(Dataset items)
# # # # # # #

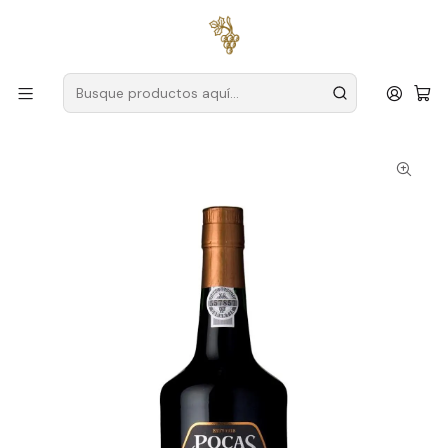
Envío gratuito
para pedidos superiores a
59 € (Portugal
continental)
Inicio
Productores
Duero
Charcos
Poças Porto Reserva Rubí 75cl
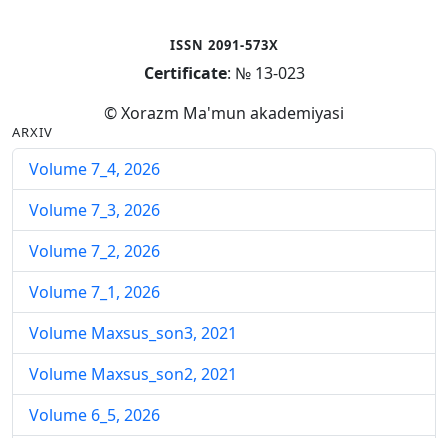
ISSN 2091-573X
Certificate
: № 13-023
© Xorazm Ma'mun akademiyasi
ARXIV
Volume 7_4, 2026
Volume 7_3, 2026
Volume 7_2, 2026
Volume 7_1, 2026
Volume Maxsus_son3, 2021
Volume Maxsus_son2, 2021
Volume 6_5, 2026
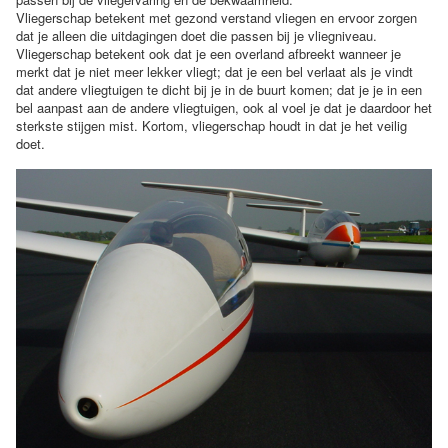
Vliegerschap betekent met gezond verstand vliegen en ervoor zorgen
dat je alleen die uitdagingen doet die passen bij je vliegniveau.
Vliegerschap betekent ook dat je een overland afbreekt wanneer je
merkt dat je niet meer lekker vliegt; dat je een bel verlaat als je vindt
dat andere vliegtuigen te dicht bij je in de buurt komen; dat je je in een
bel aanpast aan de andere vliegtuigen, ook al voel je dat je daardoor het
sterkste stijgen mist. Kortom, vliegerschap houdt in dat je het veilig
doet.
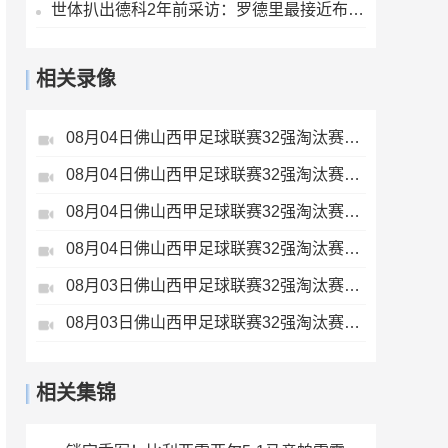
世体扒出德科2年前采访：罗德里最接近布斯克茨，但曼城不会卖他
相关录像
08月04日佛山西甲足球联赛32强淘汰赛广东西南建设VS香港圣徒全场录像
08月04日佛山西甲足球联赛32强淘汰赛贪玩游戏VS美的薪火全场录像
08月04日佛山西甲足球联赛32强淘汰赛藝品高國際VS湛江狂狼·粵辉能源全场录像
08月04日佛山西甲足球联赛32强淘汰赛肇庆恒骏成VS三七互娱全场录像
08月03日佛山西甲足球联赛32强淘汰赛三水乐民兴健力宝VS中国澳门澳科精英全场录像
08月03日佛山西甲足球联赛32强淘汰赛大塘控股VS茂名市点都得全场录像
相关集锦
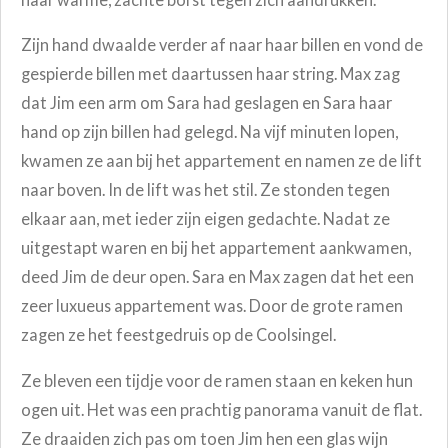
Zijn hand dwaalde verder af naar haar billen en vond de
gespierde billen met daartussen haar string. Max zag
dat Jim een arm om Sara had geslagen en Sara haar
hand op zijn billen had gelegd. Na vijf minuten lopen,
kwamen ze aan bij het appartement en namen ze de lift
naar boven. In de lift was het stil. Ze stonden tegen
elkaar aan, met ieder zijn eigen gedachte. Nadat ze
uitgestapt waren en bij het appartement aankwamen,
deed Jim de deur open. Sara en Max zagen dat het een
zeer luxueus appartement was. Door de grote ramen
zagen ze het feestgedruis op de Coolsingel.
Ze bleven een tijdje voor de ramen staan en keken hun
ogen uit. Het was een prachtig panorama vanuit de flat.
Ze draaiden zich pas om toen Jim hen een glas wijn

# # # # # # #

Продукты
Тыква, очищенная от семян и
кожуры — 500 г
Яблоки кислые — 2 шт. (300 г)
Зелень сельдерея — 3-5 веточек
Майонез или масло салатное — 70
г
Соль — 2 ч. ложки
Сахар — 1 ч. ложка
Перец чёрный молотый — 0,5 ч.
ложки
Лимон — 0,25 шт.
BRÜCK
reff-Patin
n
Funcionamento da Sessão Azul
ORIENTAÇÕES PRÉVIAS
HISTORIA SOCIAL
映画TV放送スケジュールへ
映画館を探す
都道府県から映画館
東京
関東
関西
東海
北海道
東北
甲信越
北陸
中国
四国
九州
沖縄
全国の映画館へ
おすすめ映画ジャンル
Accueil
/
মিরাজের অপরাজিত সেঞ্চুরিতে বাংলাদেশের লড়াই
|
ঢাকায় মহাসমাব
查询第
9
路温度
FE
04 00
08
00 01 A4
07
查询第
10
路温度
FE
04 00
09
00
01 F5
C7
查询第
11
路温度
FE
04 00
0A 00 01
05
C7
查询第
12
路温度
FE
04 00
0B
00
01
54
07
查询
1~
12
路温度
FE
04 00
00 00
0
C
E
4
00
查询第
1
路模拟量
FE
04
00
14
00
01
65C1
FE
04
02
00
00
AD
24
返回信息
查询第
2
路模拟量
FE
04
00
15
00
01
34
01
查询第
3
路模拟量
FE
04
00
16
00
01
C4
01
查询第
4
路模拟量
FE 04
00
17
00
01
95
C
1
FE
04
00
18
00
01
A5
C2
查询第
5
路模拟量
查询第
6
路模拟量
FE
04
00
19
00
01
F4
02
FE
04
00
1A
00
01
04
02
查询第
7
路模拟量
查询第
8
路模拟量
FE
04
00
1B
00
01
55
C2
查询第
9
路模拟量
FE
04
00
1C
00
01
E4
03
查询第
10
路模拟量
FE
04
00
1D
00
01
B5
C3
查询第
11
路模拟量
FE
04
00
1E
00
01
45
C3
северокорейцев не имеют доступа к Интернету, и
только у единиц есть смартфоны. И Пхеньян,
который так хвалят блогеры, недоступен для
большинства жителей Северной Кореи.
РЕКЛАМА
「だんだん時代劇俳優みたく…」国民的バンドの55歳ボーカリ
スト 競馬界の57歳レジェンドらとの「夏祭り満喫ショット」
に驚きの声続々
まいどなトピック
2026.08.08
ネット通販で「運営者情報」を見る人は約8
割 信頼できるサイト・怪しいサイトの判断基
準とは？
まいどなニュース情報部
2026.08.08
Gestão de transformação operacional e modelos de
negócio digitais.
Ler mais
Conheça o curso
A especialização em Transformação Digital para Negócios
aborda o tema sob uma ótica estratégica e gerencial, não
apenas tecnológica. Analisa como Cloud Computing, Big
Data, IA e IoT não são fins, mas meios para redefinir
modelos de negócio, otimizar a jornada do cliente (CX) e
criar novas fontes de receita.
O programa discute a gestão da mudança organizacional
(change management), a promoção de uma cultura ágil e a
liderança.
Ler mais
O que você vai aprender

# # # # # # #

WORK REQUEST → Quote verbatim the lines from the one containing "Zijn hand dwaalde" through the one containing "Ze draaiden zich", including both of those lines.

SOLUTION TO THE PROBLEM →
Zijn hand dwaalde verder af naar haar billen en vond de
gespierde billen met daartussen haar string. Max zag
dat Jim een arm om Sara had geslagen en Sara haar
hand op zijn billen had gelegd. Na vijf minuten lopen,
kwamen ze aan bij het appartement en namen ze de lift
naar boven. In de lift was het stil. Ze stonden tegen
elkaar aan, met ieder zijn eigen gedachte. Nadat ze
uitgestapt waren en bij het appartement aankwamen,
deed Jim de deur open. Sara en Max zagen dat het een
zeer luxueus appartement was. Door de grote ramen
zagen ze het feestgedruis op de Coolsingel.
Ze bleven een tijdje voor de ramen staan en keken hun
ogen uit. Het was een prachtig panorama vanuit de flat.
Ze draaiden zich pas om toen Jim hen een glas wijn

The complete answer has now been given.